AVAILABLE DATA:
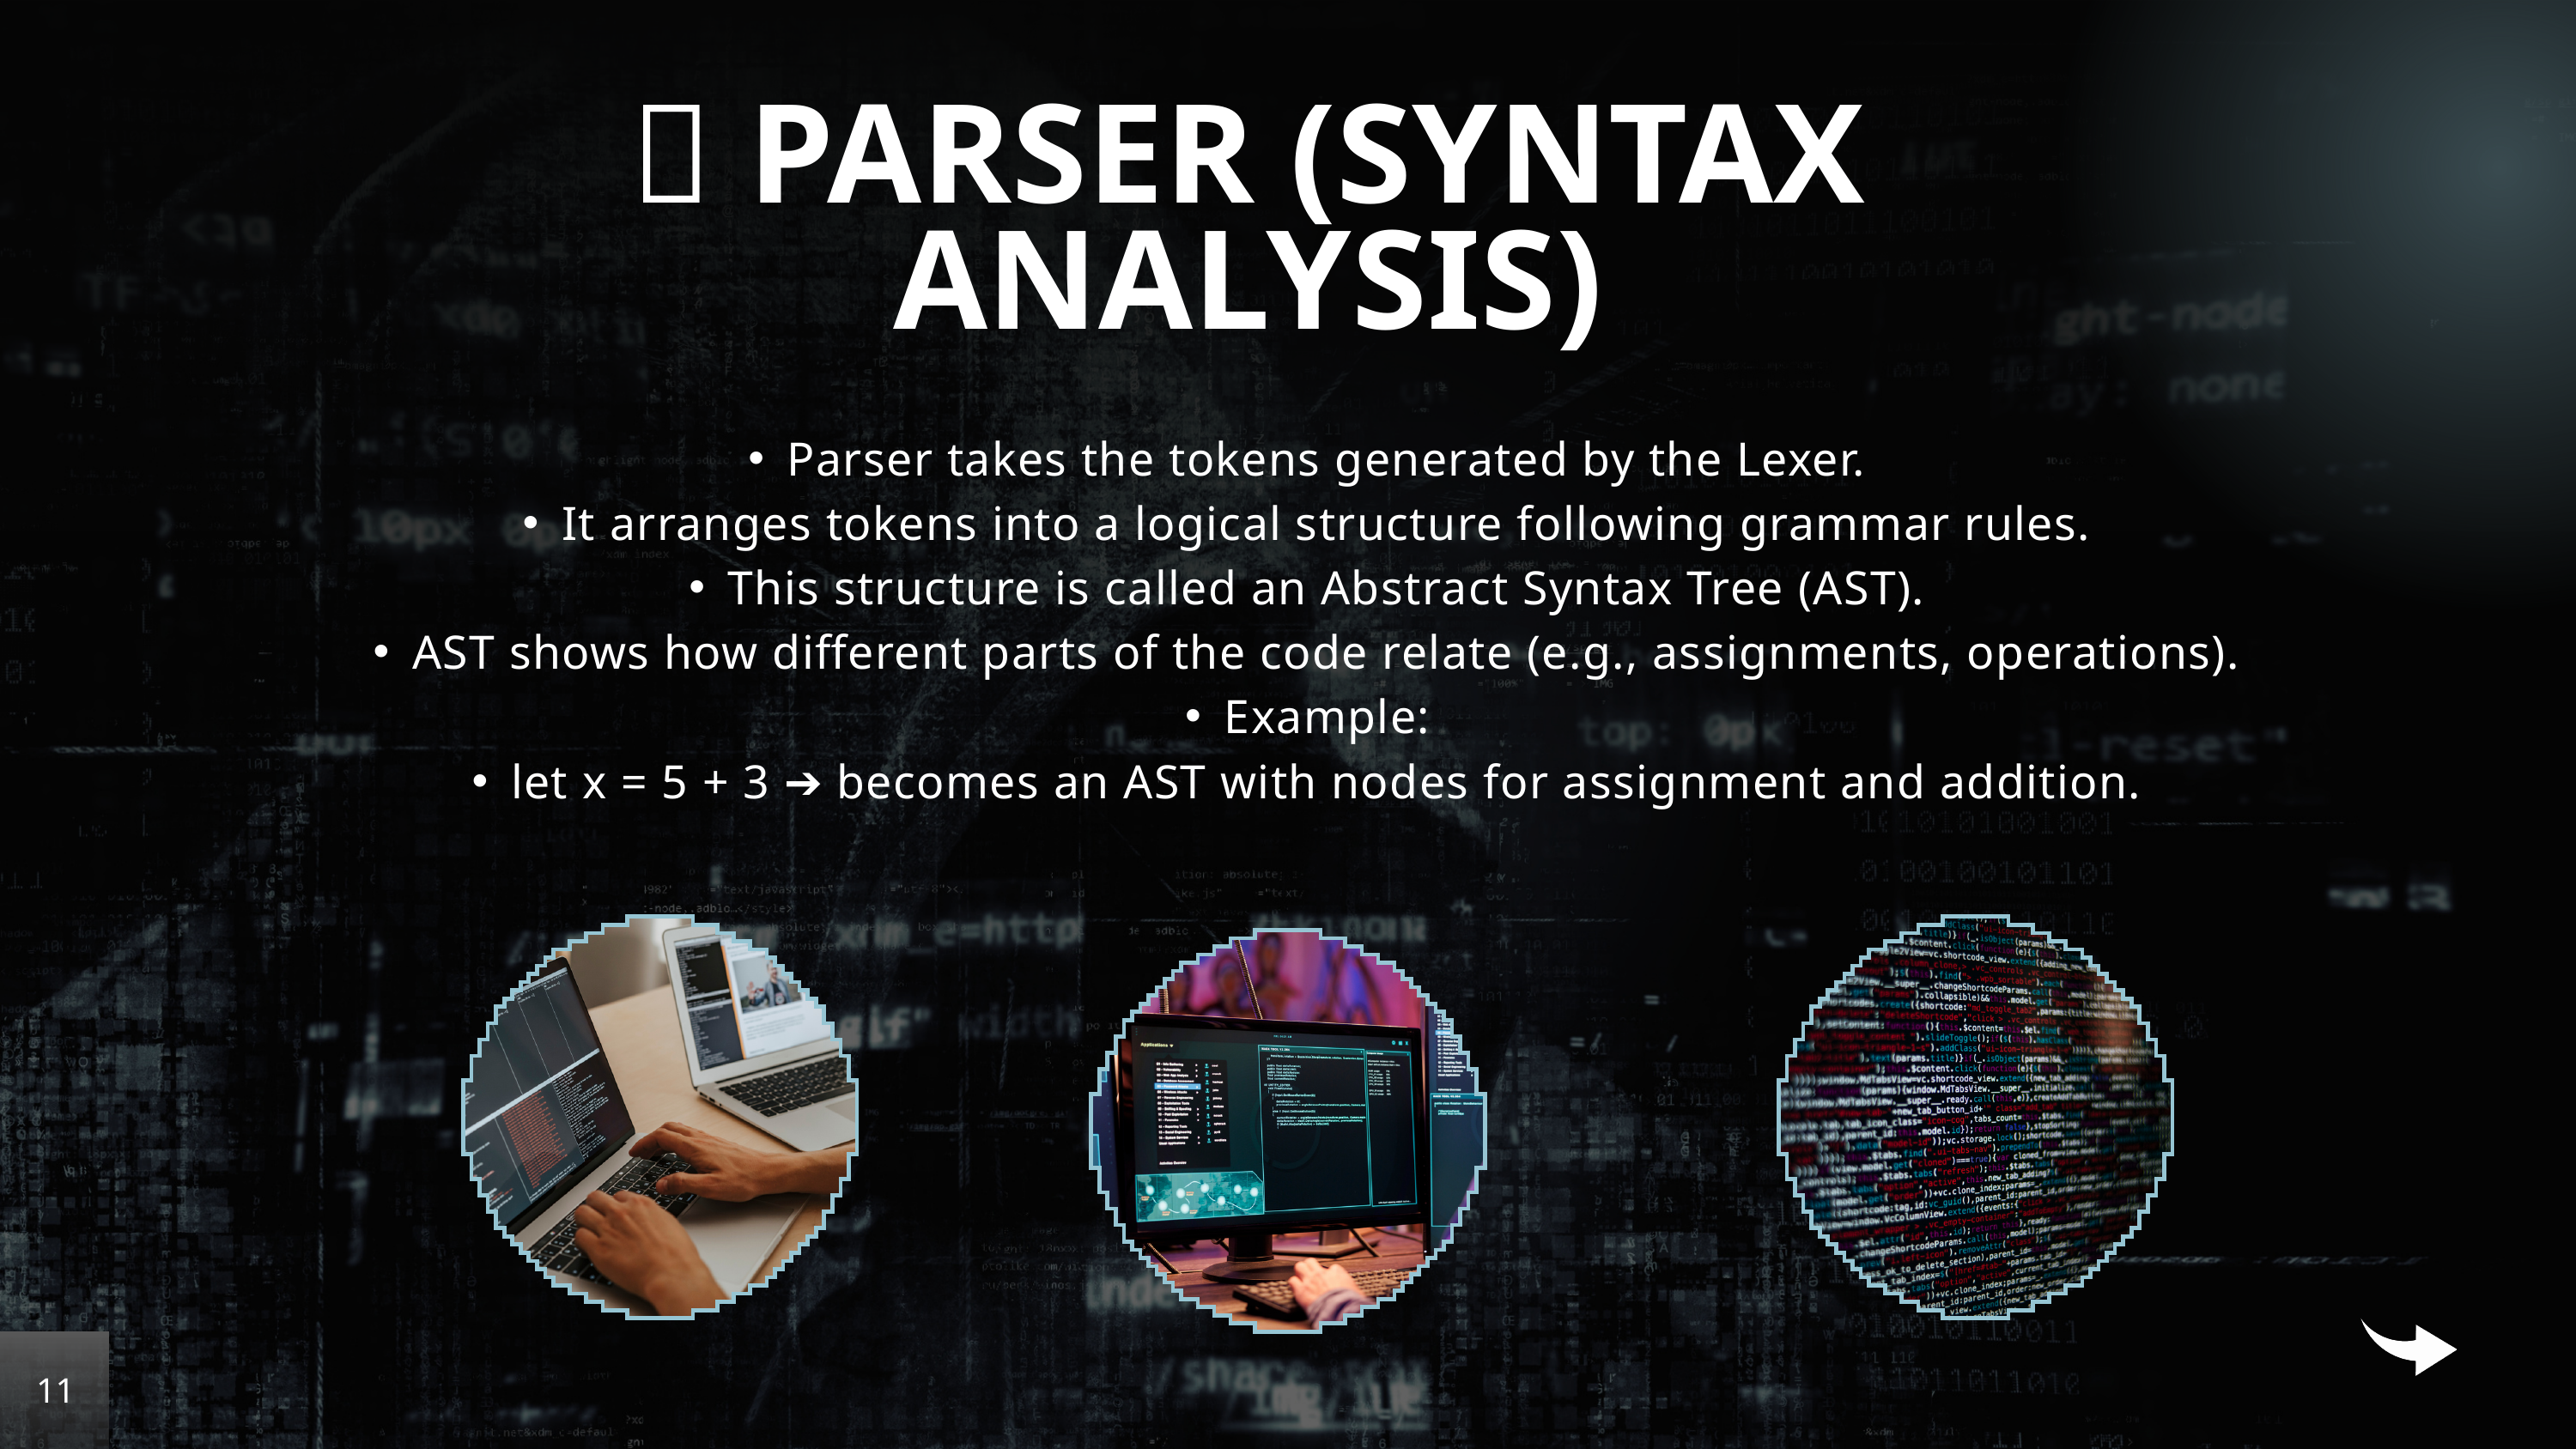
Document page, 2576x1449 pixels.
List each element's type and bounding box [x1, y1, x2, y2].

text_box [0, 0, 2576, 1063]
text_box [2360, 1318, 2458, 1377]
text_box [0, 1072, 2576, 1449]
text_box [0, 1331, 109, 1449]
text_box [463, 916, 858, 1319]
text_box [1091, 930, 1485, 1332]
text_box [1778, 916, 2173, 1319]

---

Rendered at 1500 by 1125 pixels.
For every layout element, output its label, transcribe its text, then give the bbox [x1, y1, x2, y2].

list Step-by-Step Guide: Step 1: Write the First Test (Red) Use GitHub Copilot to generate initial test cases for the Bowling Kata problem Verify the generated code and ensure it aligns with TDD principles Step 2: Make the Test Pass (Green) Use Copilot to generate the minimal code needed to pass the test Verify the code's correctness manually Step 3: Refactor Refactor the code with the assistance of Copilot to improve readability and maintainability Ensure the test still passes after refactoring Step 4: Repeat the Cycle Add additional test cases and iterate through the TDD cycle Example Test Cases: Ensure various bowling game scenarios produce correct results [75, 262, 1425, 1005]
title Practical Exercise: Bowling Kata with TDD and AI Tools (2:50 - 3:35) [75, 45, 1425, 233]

HOW TO COMPLETE THIS TASK:
When a line of the data holds the string "pixels", pick it out and copy it.

OUTPUT BELOW:
Document page, 2576x1449 pixels.
Rendered at 1500 by 1125 pixels.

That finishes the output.